Entertainment For Lively Minds
Chinese Democracy decent SHOCK!
Having just read Mick Wall's Axl Rose biography (well, I needed a break whilst chewing my way through the Gram Parsons 'Twenty Thousand Roads' work by David Meyer... phew, there's a dry read, if ever I experienced one), I decided to give the 'Chinese Democracy' album a proper listen. And, blimey, it's not that bad! In fact, I've played it pretty solidly for the last week, and I have to admit it's a great LP to crank up loud and have a jump around to: Does everything a rock album worth its weight in gold (boom, boom) should do. Yes, it's overworked and a bit busy (and I have very little clue what Axl is actually singing about most of the time), but a good album nevertheless.
There's some well executed ideas, a decent handful of catchy vocal melodies, some blinding guitar work; all leading to at least five tracks that should, in an alternative dimension where Axl Rose clearly wasn't his own - and everyone's else - worst enemy, be massive pop hits straddling the number ones slots on either side of the Atlantic simultaneously.
To get there, however, you do need to suspend more than the average amount of needless preconceptions: Get past the fact that it's not an actual GnR album in the style of old, through the lack of everyone but Mr Rose - therefore, a solo album in all but the branding. Equally, turn a blind eye to the rather dis-likable fact of Mr Rose as a person (ranking him up there with the likes of Bono and Mick Hucknall: dodgy people you wouldn't want to get stuck in a lift with, but who clearly possess obvious talent); and somehow get onside with the crazy Orson Welles-ness folly of the whole project. But if you can get past that arcade game-like assault course of reasoning, it's a blinding listen. Heck, who said great pop and rock music was based on prerequisite common sense?
Very much a forward-thinking, 21st century album, one that provides another view on what rock can deliver; sort of like the heavy rock equivalent to a latter stage Michael Jackson album: grandiose, itchy dance-infused production, with the amount of ideas that only blank cheques multiplied by a kind of paranoid fear having to better your last work produces, and subsequently at times too clever for its own good... but still does what a great rock record should.

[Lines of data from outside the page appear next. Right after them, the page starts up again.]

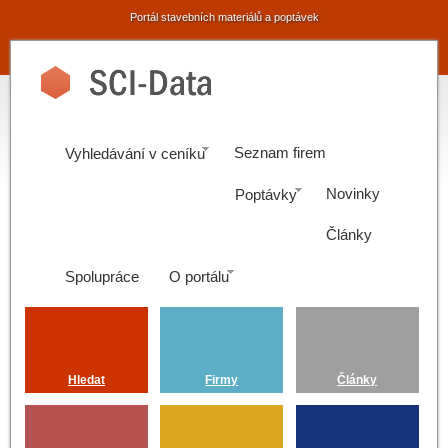
Portál stavebních materiálů a poptávek
Seznam firem
Vyhledávání v ceníku
Novinky
Poptávky
Články
Spolupráce
O portálu
Hledat
Firmy
Články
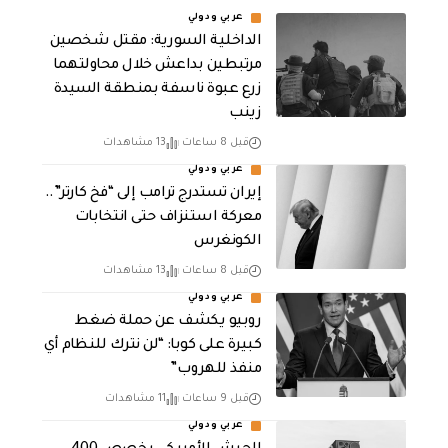
عربي ودولي
الداخلية السورية: مقتل شخصين
مرتبطين بداعش خلال محاولتهما
زرع عبوة ناسفة بمنطقة السيدة
زينب
قبل 8 ساعات
13 مشاهدات
عربي ودولي
إيران تستدرج ترامب إلى “فخ كارتر”..
معركة استنزاف حتى انتخابات
الكونغرس
قبل 8 ساعات
13 مشاهدات
عربي ودولي
روبيو يكشف عن حملة ضغط
كبيرة على كوبا: “لن نترك للنظام أي
منفذ للهروب”
قبل 9 ساعات
11 مشاهدات
عربي ودولي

I'd stake my claim that it's fundamentally an album in thrall to Jane's Addiction (specifically Dave Navarro's eclectic, left-field guitar style, and JA's swift cornering within song structure), and probably would have been made for a tenth of the price and a tenth of the time if Axl had Mr Navarro as an equal co-pilot, and hadn't been working it alone. Beyond that there's also some mammoth, beautifully over-indulgent Jim Steinman operatic-sized moments that it's rare to experience in our post-ironic, 'keepin' it real' times. But, as a standalone piece of work, well, I reckon it deserves more attention than it has/will receive.
Well worth the time, if you're that way inclined.